| Excerpted records |
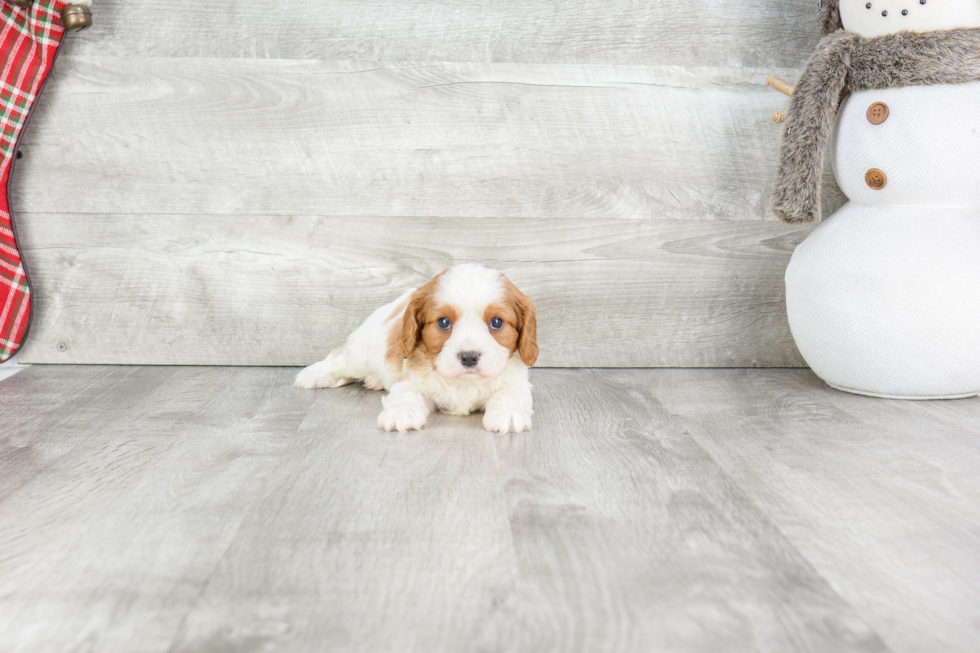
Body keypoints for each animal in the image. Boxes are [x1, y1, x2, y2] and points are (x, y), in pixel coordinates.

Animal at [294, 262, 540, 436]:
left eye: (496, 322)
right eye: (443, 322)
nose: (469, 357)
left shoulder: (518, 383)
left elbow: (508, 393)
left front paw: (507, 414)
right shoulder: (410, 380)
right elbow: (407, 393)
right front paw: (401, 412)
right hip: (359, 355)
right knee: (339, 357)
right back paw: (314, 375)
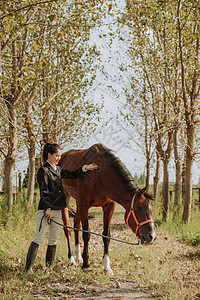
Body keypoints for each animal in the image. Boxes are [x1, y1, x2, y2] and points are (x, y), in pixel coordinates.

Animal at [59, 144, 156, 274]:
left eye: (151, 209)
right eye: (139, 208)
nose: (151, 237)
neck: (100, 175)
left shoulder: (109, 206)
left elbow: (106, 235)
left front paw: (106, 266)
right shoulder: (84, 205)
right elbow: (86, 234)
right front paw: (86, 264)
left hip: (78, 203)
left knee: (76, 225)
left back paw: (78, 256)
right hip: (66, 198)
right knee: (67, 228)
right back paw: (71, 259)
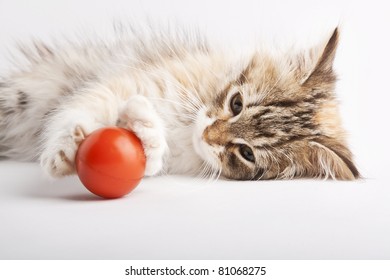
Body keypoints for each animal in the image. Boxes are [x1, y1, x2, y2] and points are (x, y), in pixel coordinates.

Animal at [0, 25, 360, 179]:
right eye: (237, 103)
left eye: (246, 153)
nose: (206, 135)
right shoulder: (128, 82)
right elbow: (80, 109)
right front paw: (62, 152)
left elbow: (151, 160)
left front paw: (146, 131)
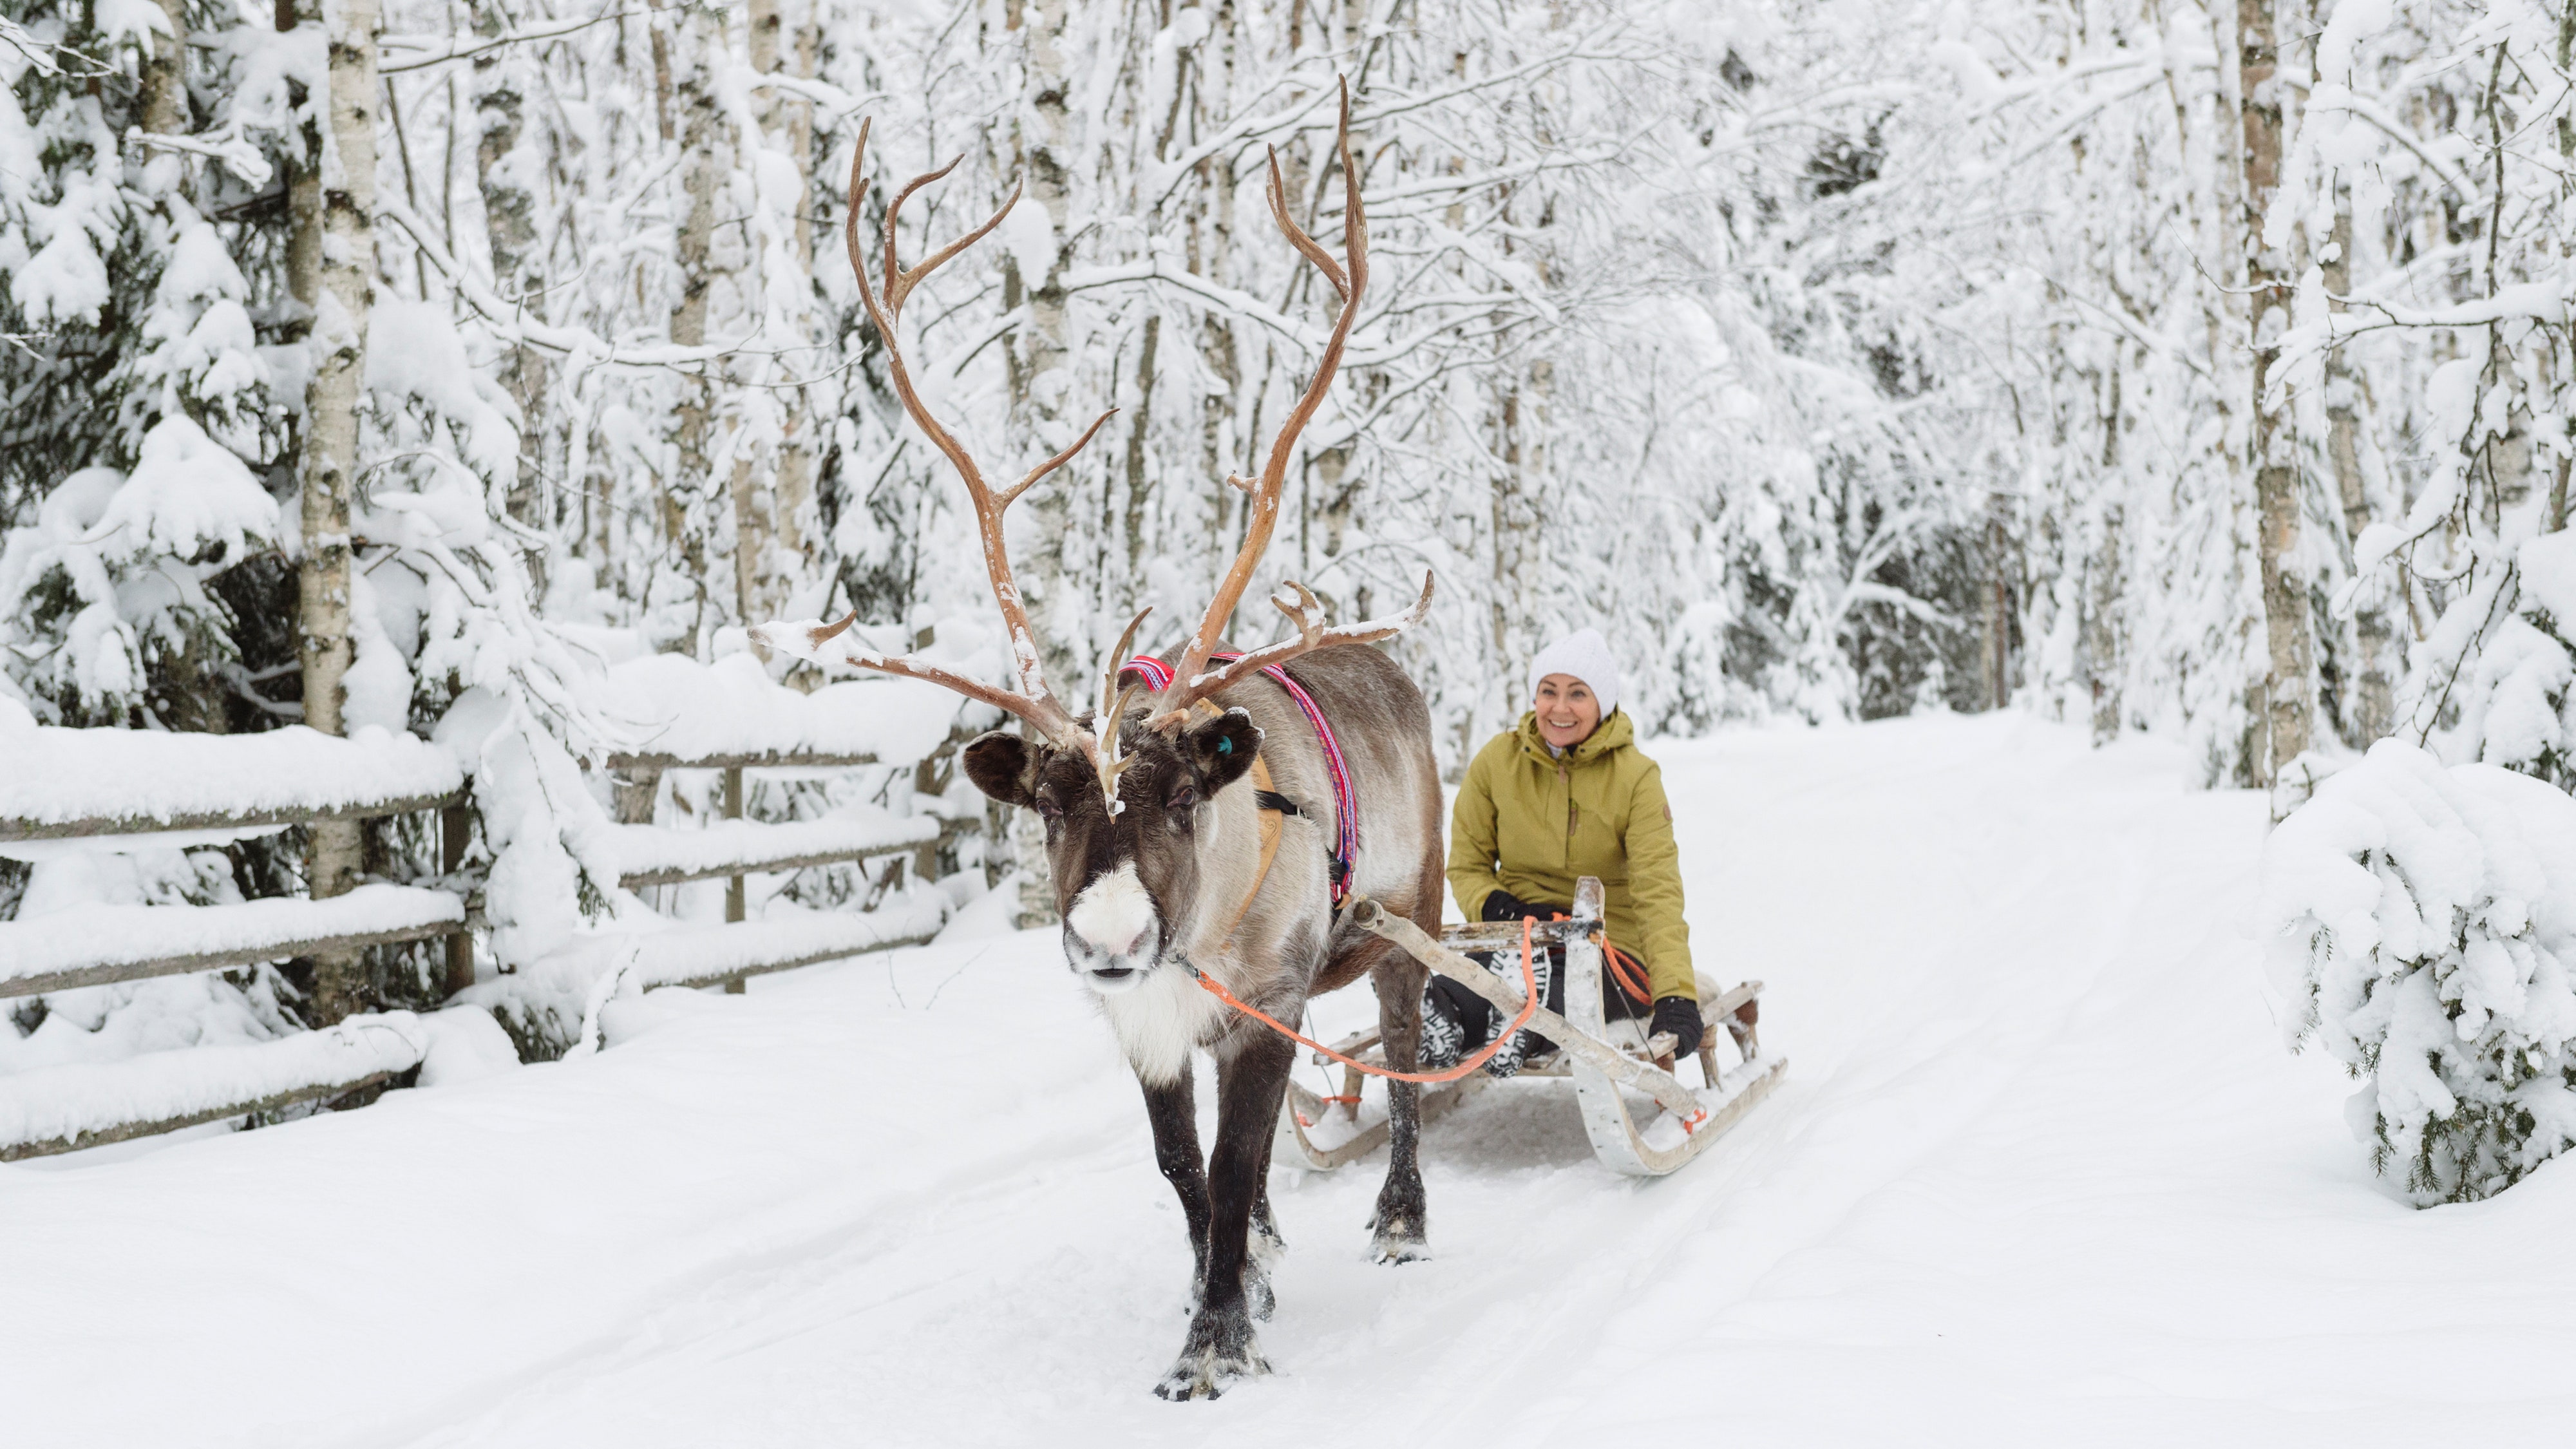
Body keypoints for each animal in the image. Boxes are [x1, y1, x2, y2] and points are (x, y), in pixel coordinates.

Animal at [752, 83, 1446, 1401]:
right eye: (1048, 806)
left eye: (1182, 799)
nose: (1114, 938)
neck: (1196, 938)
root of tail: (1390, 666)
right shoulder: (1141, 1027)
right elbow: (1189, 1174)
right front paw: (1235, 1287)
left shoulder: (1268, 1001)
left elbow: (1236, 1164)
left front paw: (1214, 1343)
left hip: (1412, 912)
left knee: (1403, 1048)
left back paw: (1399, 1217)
---
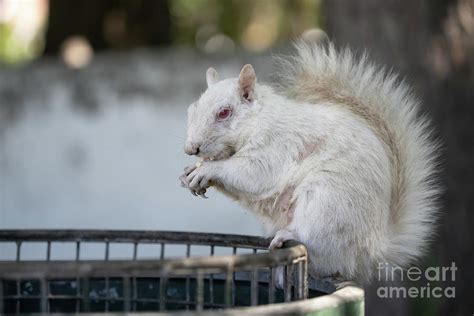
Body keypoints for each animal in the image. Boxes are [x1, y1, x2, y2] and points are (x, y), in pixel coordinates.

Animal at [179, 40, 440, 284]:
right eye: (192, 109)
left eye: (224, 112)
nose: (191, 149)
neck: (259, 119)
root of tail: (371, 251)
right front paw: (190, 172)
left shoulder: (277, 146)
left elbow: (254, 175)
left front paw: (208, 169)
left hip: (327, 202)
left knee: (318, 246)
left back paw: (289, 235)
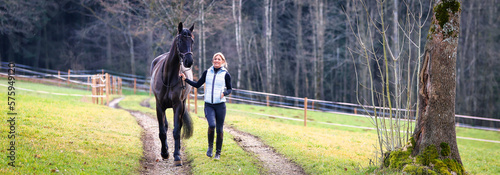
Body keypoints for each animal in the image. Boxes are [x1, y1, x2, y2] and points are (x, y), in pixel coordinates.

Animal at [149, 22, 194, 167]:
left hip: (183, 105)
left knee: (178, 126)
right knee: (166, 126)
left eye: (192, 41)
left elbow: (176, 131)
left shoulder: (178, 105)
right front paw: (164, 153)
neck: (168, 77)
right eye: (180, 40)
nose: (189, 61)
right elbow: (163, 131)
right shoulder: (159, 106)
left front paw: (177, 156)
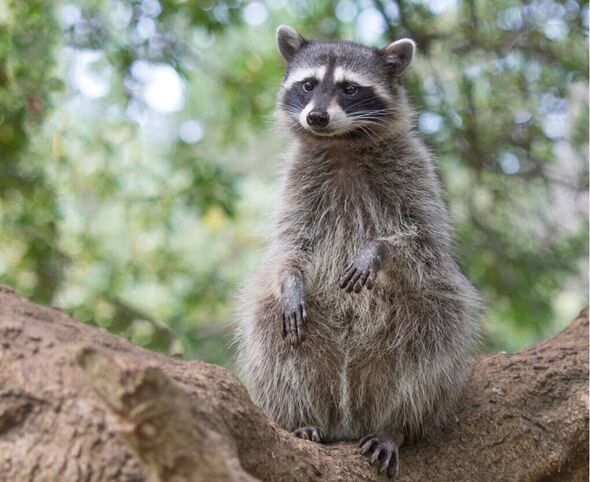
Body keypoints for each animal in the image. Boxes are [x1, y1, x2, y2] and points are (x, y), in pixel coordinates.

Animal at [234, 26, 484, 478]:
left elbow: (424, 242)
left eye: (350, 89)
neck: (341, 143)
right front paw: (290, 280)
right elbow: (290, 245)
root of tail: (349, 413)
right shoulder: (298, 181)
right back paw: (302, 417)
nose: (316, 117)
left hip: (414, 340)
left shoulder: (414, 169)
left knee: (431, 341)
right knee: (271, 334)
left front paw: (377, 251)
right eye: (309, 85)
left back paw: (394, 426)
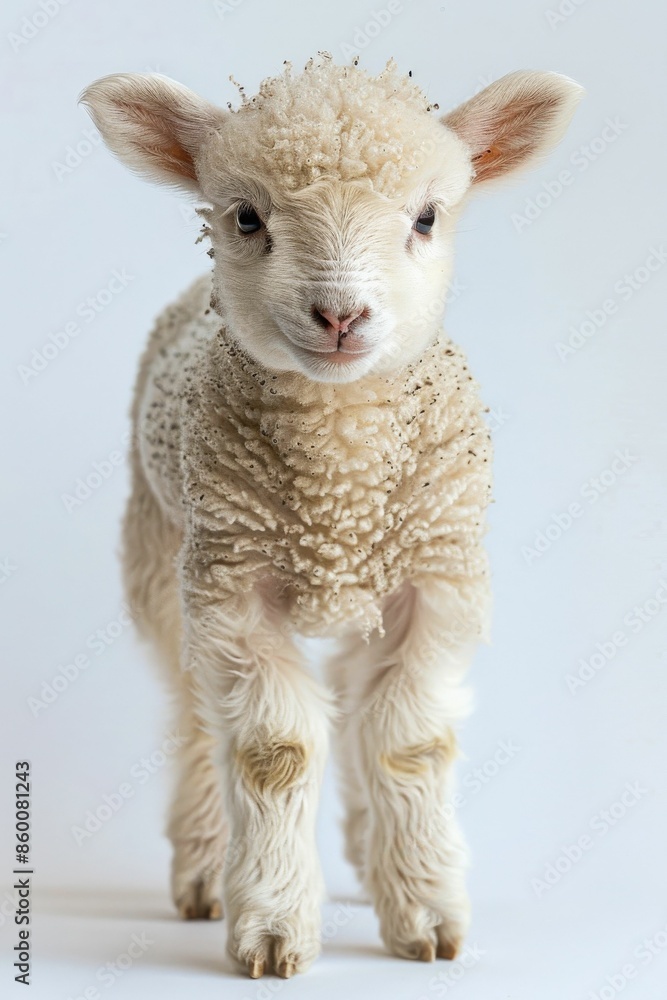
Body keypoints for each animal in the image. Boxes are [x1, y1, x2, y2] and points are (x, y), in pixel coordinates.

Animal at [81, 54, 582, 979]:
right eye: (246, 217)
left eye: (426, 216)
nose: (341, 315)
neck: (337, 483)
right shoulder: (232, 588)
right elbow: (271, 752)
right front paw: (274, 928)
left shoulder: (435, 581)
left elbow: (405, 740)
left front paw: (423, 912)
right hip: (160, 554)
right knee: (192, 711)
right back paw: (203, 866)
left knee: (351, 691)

| Assigned task |
Copy only the lines above from the one containing "left hip: (183, 105)" through the one containing "left hip: (414, 340)", both included. Leave out the pictures.

| Written answer |
left hip: (183, 105)
left knee: (178, 126)
right knee: (166, 126)
left eye: (192, 41)
left elbow: (176, 131)
left shoulder: (178, 105)
right front paw: (164, 153)
neck: (168, 77)
right eye: (180, 40)
nose: (189, 61)
right elbow: (163, 131)
right shoulder: (159, 106)
left front paw: (177, 156)
Body keypoints for each animal in the image. Boxes are [x1, y1, x2, y2] and points are (x, y), in pixel coordinates.

Animal at [234, 26, 484, 478]:
left elbow: (424, 242)
left eye: (350, 89)
neck: (341, 143)
right front paw: (290, 280)
right elbow: (290, 245)
root of tail: (349, 413)
right shoulder: (298, 181)
right back paw: (302, 417)
nose: (316, 117)
left hip: (414, 340)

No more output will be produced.